You may open a car (打開車, 把車打開) through 車門, 車窗，後車箱，or 其他通道。 You may open a car with a coat hanger.

A hotel manager may open up (= make available) a room for a drug addict.       
A college may open up a room for students to use on weekends for private parties.
A pub owner may open up a room for paying guests and call it an inn.

And certainly a school may open up a room for students to study in.


----------



## albert_laosong

Skatinginbc said:


> You may open a car (打開車, 把車打開) through 車門, 車窗，後車箱，or 其他通道。 You may open a car with a coat hanger.


In Chinese we can say below, but is it ok to say "open the car/truck" in all these situations or only part of them?

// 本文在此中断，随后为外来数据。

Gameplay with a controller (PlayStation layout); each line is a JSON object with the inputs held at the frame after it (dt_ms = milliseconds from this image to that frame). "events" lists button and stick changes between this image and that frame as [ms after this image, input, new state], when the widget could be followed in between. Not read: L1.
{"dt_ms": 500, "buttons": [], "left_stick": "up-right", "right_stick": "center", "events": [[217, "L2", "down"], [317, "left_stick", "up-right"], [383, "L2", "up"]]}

对面失控的卡车撞了过来，他反应很快，打开车（门）迅速跳了出去。
他站在路旁，旁边停了一辆豪车，他看到我过来，就打开车（门）让我进去。
警察对涉嫌酒驾的轿车司机说：“把车（门）打开/打开车（门）, 下来接受检查”。
警察对涉嫌超载的卡车司机说：“把车（门）打开/打开车（门）, 接受检查”。
如果把遥控钥匙丢了，还可以用机械钥匙把车打开。



Skatinginbc said:


> A hotel manager may open up (= make available) a room for a drug addict.
> A college may open up a room for students to use on weekends for private parties.
> A pub owner may open up a room for paying guests and call it an inn.
> And certainly a school may open up a room for students to study in.


Yes, open up should be the best answer for the question in the original post. 
Is it possible that "open up" can be replaced with "open" in your samples above?  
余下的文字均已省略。